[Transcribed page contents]
○ ○ ○ ○ ○ ○ ○

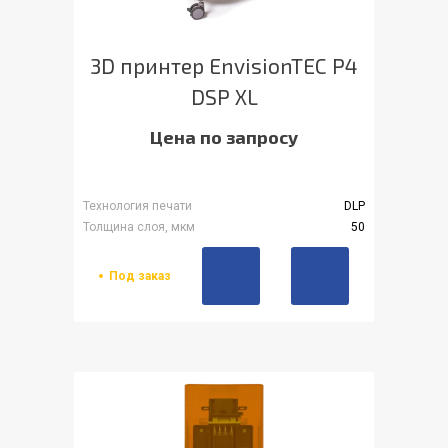
3D принтер EnvisionTEC P4
DSP XL
Цена по запросу
Технология печати
DLP
Толщина слоя, мкм
50
Под заказ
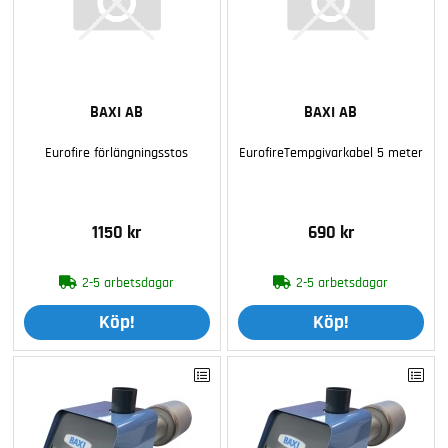
BAXI AB
BAXI AB
Eurofire förlängningsstos
EurofireTempgivarkabel 5 meter
1150 kr
690 kr
2-5 arbetsdagar
2-5 arbetsdagar
Köp!
Köp!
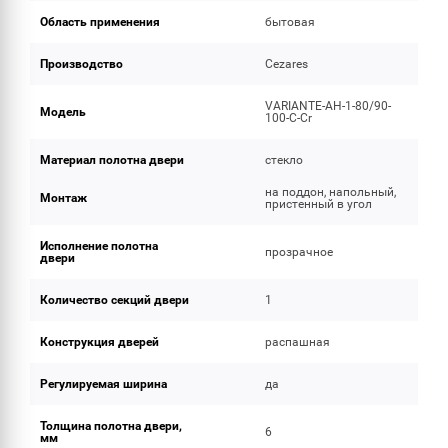
Область применения
бытовая
Производство
Cezares
VARIANTE-AH-1-80/90-
Модель
100-C-Cr
Материал полотна двери
стекло
на поддон, напольный,
Монтаж
пристенный в угол
Исполнение полотна
прозрачное
двери
Количество секций двери
1
Конструкция дверей
распашная
Регулируемая ширина
да
Толщина полотна двери,
6
мм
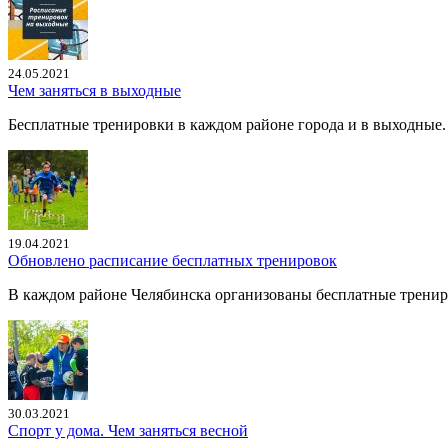
24.05.2021
Чем заняться в выходные
Бесплатные тренировки в каждом районе города и в выходные. 
19.04.2021
Обновлено расписание бесплатных тренировок
В каждом районе Челябинска организованы бесплатные трениро
30.03.2021
Спорт у дома. Чем заняться весной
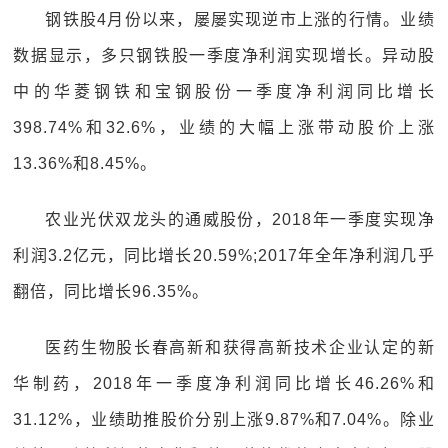
钢铁股4月份以来，屡屡实现逆市上涨的行情。业绩
数据显示，多只钢铁股一季度净利润实现增长。异动股
中的华菱钢铁和宝钢股份一季度净利润同比增长
398.74%和32.6%，业绩的大幅上涨带动股价上涨
13.36%和8.45%。
农业光伏双龙头的通威股份，2018年一季度实现净
利润3.2亿元，同比增长20.59%;2017年全年净利润几乎
翻倍，同比增长96.35%。
医药生物股长春高新和获得高新技术企业认定的新
华制药，2018年一季度净利润同比增长46.26%和
31.12%，业绩助推股价分别上涨9.87%和7.04%。除业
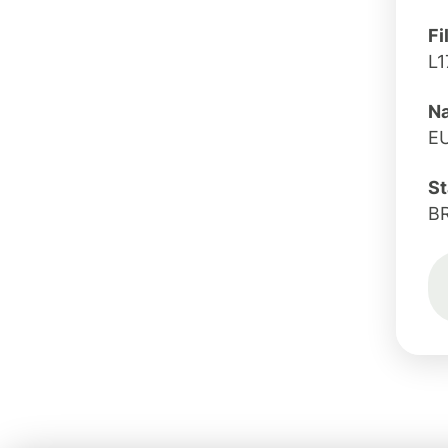
Fi
L1
Na
E
St
B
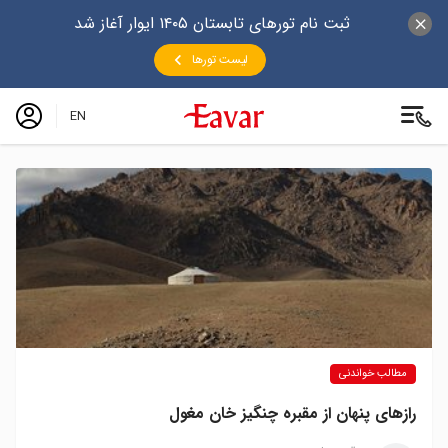
ثبت نام تورهای تابستان ۱۴۰۵ ایوار آغاز شد
لیست تورها
EN
مطالب خواندنی
رازهای پنهان از مقبره چنگیز خان مغول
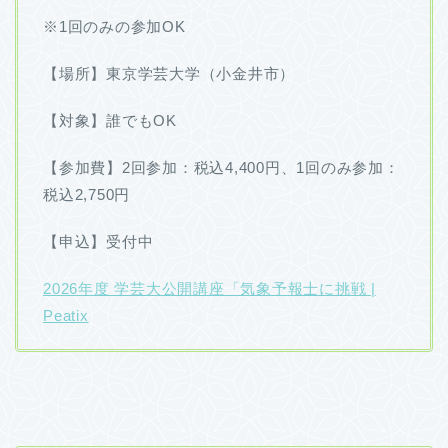
※1回のみの参加OK
【場所】東京学芸大学（小金井市）
【対象】誰でもOK
【参加費】2回参加：税込4,400円、1回のみ参加：
税込2,750円
【申込】受付中
2026年度 学芸大公開講座「気象予報士に挑戦 |
Peatix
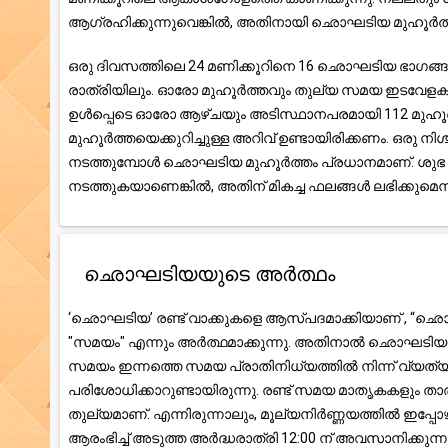
ആഗ്രഹിക്കുന്നുവെങ്കിൽ, അതിനായി ഛൊഘടിയ മുഹൂർത്ത
ഒരു ദിവസത്തിലെ 24 മണിക്കൂറിനെ 16 ഛൊഘടിയ ഭാഗങ്ങളായി 
രാത്രിയിലും. ഓരോ മുഹൂർത്തവും തുല്യ സമയ ഇടവേളകളായി
ഉൾപ്പെടെ ഓരോ ആഴ്ചയും അടിസ്ഥാനപരമായി 112 മുഹൂർത്
മുഹൂർത്തയെക്കുറിച്ചുള്ള അറിവ് ഉണ്ടായിരിക്കണം. ഒരു
നടത്തുമ്പോൾ ഛൊഘടിയ മുഹൂർത്തം പ്രധാനമാണ്. ശുഭ സ
നടത്തുകയാണെങ്കിൽ, അതിന് മികച്ച ഫലങ്ങൾ ലഭിക്കുമെന്ന് 
ഛൊഘടിയയുടെ അർത്ഥം
‘ഛൊഘടിയ’ രണ്ട് വാക്കുകളെ ആസ്പദമാക്കിയാണ് , “ഛൊ”
"സമയം" എന്നും അർത്ഥമാക്കുന്നു. അതിനാൽ ഛൊഘടിയ എന
സമയം ഇന്നത്തെ സമയ പ്രാതിനിധ്യത്തിൽ നിന്ന് വ്യത്യ
പരിശോധിക്കാറുണ്ടായിരുന്നു. രണ്ട് സമയ മാതൃകകളും താ
തുല്യമാണ്. എന്നിരുന്നാലും, മൂല്യനിർണ്ണയത്തിൽ ഇപ്പ
ആരംഭിച്ച് അടുത്ത അർദ്ധരാത്രി 12:00 ന് അവസാനിക്കുന്നു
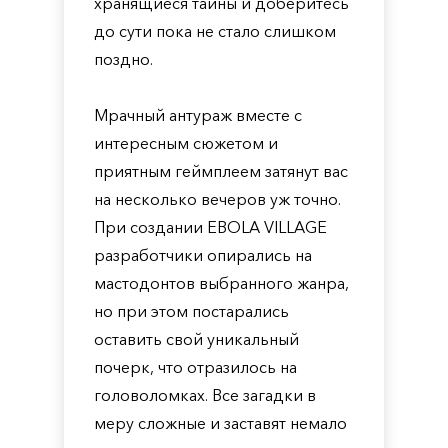
хранящиеся тайны и доберитесь
до сути пока не стало слишком
поздно.
Мрачный антураж вместе с
интересным сюжетом и
приятным геймплеем затянут вас
на несколько вечеров уж точно.
При создании EBOLA VILLAGE
разработчики опирались на
мастодонтов выбранного жанра,
но при этом постарались
оставить свой уникальный
почерк, что отразилось на
головоломках. Все загадки в
меру сложные и заставят немало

○ ○ ○ ○ ○ ○ ○

*WHAT THE TASK REQUIRES*:
Please go through the listing above and copy out every line that contains the word "двери".

*REPLY*:
Материал полотна двери
двери
Количество секций двери
Толщина полотна двери,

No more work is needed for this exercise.